▶ [Task to complete] Figure out how many lines in these records contain "none". Only the number belongs in the reply.

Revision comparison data
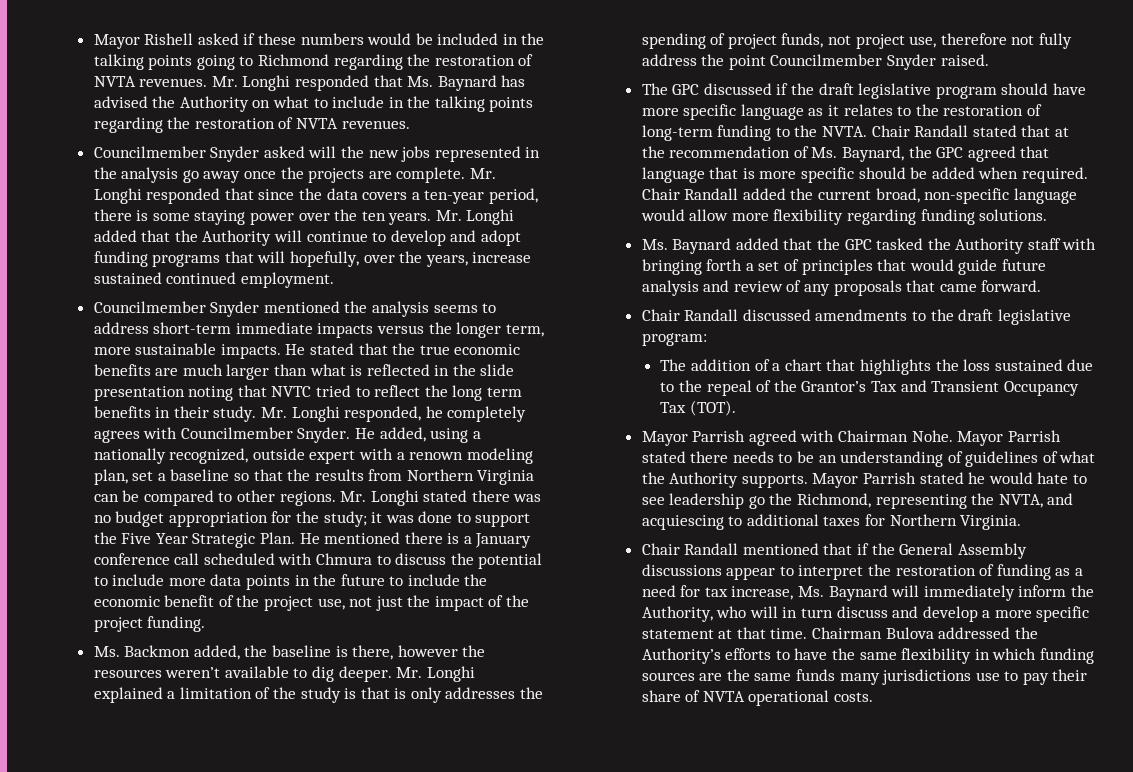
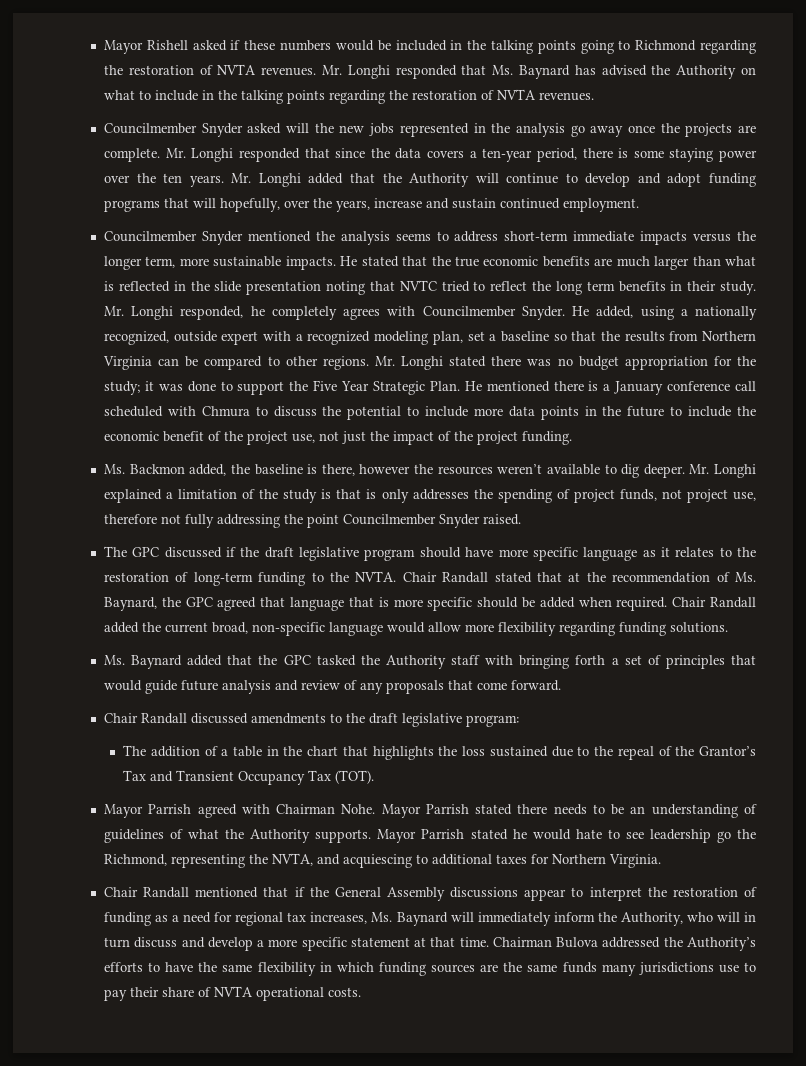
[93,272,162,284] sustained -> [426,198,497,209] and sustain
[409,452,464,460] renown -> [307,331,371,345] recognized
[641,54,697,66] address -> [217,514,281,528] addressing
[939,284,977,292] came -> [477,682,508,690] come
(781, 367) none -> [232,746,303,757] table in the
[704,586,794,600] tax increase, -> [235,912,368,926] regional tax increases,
* * *
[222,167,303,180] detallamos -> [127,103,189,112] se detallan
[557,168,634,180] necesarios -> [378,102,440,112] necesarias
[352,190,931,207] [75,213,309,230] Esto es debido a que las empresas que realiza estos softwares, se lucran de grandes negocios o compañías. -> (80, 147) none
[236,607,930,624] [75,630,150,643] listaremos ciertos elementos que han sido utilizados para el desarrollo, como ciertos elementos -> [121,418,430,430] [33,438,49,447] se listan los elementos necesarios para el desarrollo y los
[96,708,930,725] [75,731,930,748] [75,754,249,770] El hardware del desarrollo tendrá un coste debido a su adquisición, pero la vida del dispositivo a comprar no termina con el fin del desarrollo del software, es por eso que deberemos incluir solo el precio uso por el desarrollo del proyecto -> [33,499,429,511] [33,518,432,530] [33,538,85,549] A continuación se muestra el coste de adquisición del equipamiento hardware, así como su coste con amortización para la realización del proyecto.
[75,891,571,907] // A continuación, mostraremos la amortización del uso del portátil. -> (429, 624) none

▶ [Solved problem] 3